Henry Barlow Carter (1804-1868) Inspired by the seascapes of J M W Turner, Henry Barlow Carter specialised in bracing coastal scenes, especially of Yorkshire. His watercolours – and the prints made from them – made ideal souvenirs for the discerning tourist to the resort of Scarborough.
Henry Barlow Carter was born in Bermondsey, south London, and probably named after an uncle, Henry Barlow, who lived close to the west, in Church Yard Row, Newington Butts. Barlow ‘had served in the British East India Company and had been involved in action in the China seas with the French navy’ (Gordon Bell, ‘Chester and the Art of Watercolour’, The Collegian, 2005, p 26). However, there is no record that Henry Barlow Carter followed in his uncle’s footsteps and served in the navy, as has been suggested.
Two watercolours in the British Museum dated 1824, of the breakwaters of Plymouth Dock, provide the starting point for tracing Carter’s artistic development, which was influenced by the example of J M W Turner (and also Peter DeWint, whose work he collected). While living in Plymouth, he exhibited at the Royal Academy of Arts (1827-30), and would also show at the British Institution and the Society of British Artists.

=== Records held in a dataset ===

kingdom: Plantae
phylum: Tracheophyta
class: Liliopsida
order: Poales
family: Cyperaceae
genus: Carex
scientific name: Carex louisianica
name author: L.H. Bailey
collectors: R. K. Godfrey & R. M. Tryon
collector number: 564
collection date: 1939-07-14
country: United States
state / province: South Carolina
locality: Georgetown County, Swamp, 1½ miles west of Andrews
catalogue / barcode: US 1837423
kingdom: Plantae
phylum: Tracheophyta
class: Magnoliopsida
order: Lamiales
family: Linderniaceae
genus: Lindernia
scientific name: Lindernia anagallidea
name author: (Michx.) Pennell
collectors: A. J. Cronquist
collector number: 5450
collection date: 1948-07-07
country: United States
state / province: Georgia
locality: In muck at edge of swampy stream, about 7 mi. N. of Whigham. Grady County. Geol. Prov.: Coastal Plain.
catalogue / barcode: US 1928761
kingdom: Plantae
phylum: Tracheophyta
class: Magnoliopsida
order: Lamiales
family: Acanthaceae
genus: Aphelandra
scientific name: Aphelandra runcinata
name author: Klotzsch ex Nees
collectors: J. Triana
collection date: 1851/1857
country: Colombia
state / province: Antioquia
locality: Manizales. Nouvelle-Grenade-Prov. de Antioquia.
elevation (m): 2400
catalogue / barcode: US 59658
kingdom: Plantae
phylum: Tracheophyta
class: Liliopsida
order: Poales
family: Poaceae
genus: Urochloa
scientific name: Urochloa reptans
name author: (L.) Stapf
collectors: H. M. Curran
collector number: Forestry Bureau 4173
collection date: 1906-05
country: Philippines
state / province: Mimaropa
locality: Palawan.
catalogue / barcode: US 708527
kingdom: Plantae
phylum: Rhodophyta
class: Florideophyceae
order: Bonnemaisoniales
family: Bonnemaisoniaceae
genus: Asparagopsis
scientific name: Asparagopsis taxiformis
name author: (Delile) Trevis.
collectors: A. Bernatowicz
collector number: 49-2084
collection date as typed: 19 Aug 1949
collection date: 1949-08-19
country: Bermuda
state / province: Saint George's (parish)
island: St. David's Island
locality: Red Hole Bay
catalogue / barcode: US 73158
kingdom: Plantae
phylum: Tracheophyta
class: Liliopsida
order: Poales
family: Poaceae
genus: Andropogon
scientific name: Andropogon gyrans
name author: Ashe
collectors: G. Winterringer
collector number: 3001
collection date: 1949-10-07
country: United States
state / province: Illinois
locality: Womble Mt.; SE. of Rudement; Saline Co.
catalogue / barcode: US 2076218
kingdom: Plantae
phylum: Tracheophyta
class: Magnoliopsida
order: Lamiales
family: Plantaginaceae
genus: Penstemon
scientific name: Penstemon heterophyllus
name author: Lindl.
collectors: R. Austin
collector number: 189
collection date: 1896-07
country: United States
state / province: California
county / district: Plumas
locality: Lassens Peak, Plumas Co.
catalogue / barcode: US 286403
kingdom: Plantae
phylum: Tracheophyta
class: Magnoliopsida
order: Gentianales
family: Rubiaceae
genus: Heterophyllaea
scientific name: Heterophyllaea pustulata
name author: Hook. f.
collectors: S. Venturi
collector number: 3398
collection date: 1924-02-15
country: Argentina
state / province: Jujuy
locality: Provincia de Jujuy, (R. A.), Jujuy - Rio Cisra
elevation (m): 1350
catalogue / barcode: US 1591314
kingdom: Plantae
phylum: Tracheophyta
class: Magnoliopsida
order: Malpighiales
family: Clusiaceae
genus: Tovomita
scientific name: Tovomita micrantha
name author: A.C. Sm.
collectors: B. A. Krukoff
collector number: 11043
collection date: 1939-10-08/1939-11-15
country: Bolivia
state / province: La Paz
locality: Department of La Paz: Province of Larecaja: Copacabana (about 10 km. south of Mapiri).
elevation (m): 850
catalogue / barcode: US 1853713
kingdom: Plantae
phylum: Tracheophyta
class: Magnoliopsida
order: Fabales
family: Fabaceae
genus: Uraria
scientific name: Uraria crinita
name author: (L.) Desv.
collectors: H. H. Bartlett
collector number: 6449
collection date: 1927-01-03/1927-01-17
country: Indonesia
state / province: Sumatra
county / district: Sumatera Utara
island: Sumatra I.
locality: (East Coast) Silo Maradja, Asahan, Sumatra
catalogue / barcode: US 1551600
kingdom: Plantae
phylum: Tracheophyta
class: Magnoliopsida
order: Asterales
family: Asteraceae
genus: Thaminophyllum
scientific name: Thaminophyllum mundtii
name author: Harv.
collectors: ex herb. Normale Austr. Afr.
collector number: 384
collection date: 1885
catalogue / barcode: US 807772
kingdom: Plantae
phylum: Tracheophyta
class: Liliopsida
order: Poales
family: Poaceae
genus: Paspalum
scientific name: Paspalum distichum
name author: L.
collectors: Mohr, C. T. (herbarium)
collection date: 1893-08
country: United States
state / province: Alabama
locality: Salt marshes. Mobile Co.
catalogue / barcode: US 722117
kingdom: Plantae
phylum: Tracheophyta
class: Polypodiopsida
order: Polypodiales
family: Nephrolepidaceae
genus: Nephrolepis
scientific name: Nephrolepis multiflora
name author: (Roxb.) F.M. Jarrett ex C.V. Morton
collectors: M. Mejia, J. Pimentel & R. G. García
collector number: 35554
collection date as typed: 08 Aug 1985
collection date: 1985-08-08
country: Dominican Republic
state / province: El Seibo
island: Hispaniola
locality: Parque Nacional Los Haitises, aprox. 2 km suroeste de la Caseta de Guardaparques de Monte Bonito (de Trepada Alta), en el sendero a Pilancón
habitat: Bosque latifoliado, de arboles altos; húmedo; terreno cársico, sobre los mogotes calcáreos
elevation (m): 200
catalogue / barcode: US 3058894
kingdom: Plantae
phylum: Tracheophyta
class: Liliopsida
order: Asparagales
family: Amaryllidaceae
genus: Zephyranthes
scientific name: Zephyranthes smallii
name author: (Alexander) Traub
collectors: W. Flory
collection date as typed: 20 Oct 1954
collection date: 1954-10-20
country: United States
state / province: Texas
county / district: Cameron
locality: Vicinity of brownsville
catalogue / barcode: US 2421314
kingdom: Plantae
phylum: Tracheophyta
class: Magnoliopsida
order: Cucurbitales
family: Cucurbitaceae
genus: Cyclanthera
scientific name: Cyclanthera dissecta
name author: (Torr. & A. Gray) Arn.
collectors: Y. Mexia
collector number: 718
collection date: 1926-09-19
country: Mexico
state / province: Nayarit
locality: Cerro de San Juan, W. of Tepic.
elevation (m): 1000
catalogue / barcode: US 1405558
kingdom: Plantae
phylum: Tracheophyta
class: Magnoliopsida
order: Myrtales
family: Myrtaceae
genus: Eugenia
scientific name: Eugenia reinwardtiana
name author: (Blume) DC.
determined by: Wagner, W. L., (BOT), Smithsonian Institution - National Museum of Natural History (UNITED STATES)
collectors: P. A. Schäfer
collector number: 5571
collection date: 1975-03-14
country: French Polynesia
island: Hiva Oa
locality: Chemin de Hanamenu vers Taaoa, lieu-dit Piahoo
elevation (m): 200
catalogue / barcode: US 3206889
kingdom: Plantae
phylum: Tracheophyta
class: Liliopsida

=== Required work ===
1. According to the passage on Henry Barlow Carter, where was he born?
2. Pick up the passage on Henry Barlow Carter after its last sentence and carry it forward.

=== Exercise answers ===
1. He was born in Bermondsey, south London.

2.
By 1830, Carter had moved to Kingston upon Hull, in Yorkshire, to work as a drawing master.
Making contact with relatives in County Durham, he fell in love with his cousin Eliza. They married at St Mary’s Parish Church, Scarborough, Yorkshire, in July 1830, and settled in the developing coastal resort, Carter establishing himself as a drawing master. They lived at increasingly better addresses: Auborough Street, Queen Street and then, from 1845, 16 York Place.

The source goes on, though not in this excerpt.